Exercise aim
Format every line of the listing below as a numbered list, leaving out any blank lines.

Saved data entries
·····

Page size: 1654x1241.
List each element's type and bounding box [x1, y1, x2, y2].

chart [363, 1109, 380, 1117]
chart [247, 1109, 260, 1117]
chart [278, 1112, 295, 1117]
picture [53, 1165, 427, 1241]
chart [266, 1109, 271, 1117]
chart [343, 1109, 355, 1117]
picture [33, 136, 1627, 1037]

·····

Full answer
1. Page size: 1654x1241.
2. List each element's type and bounding box [x1, y1, x2, y2].
3. chart [363, 1109, 380, 1117]
4. chart [247, 1109, 260, 1117]
5. chart [278, 1112, 295, 1117]
6. picture [53, 1165, 427, 1241]
7. chart [266, 1109, 271, 1117]
8. chart [343, 1109, 355, 1117]
9. picture [33, 136, 1627, 1037]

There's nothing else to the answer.